▶ _SELECTED TEXT_
-- Opening Marker --
When different sub-groups are compared in respect of a variable on which age has an important influence, any differences in age distributions between these sub-groups are likely to affect the observed differences in the proportions of interest. For this reason, all Scottish Health Survey analyses by socio-economic variables ( NS-SEC (National Statistics Socio-Economic Classification), household income and SIMD (Scottish Index of Multiple Deprivation)) are age standardised.
It should be noted that all analysis in the published reports are presented separately for men and women. On some occasions, data for all adults is also presented (from 2009 survey onwards). All age standardisation was undertaken separately within each sex, expresssing male data to the overall male population and female data to the overall female population. When comparing data for the two sexes, it should be remembered that no age standardisation was introduced to remove the effects of the sexes' different age distribution in the sample.
-- Closing Marker --
▶ _TO-DO ITEM 1_
Answer these questions about the Scottish Health Survey passage:
(a) Which socio-economic variables are named as the basis for age-standardized analyses?
(b) From which survey year onward is data for all adults also presented on some occasions?
(c) Was any age standardization introduced to remove the effect of the sexes' different age distributions in the sample?

▶ _MATERIAL FOR THE TASK_
-- Opening Marker --
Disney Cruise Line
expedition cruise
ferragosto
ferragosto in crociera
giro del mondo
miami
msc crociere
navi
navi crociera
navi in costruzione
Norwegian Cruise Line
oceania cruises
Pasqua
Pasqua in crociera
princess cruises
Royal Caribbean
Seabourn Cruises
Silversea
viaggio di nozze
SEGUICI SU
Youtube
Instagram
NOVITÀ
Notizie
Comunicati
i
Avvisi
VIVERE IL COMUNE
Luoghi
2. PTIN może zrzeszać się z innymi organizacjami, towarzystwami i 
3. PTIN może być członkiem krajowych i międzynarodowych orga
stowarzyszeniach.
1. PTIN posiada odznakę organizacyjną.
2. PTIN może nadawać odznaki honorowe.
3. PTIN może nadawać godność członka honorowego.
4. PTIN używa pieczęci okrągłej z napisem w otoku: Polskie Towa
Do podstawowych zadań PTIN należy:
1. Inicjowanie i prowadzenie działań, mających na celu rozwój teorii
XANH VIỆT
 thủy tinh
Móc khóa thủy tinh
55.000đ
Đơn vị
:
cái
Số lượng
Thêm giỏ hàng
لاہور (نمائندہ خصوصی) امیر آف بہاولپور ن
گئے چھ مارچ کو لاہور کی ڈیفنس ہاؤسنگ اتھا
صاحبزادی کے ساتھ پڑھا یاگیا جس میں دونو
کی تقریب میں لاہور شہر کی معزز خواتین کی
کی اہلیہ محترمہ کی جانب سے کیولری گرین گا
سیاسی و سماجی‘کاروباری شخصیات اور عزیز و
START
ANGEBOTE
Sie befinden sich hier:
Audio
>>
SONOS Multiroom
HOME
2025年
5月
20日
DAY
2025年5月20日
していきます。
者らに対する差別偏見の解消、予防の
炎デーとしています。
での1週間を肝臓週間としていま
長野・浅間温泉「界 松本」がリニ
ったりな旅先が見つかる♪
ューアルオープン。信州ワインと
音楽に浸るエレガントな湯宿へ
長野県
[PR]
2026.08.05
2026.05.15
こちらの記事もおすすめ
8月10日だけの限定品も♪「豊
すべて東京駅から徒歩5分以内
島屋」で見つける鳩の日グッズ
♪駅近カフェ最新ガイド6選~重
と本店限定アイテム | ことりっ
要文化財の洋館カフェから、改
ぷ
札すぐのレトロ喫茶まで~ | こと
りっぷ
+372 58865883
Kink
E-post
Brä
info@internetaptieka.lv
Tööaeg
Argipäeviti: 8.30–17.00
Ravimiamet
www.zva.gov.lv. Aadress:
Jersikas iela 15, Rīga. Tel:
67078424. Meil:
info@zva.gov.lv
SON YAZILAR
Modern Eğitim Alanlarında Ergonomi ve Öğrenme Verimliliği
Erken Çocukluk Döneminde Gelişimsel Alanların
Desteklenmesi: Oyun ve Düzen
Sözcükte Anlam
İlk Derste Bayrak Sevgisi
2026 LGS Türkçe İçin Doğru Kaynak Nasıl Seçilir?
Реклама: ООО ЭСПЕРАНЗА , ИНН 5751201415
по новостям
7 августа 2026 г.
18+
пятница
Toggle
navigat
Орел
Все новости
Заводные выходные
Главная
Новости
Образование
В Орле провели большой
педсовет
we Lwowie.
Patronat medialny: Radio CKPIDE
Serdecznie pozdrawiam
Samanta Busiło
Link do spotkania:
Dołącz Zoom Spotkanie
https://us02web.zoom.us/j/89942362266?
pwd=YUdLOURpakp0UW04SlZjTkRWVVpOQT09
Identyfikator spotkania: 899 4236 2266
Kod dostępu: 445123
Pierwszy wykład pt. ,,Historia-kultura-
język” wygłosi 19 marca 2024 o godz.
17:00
-- Closing Marker --
▶ _TO-DO ITEM 2_
Copy the rows from the first line through the line containing "Royal Caribbean", both included, character for character.

▶ _FINAL ANSWER 1_
(a) NS-SEC (National Statistics Socio-Economic Classification), household income, and SIMD (Scottish Index of Multiple Deprivation).
(b) The 2009 survey.
(c) No.

▶ _FINAL ANSWER 2_
Disney Cruise Line
expedition cruise
ferragosto
ferragosto in crociera
giro del mondo
miami
msc crociere
navi
navi crociera
navi in costruzione
Norwegian Cruise Line
oceania cruises
Pasqua
Pasqua in crociera
princess cruises
Royal Caribbean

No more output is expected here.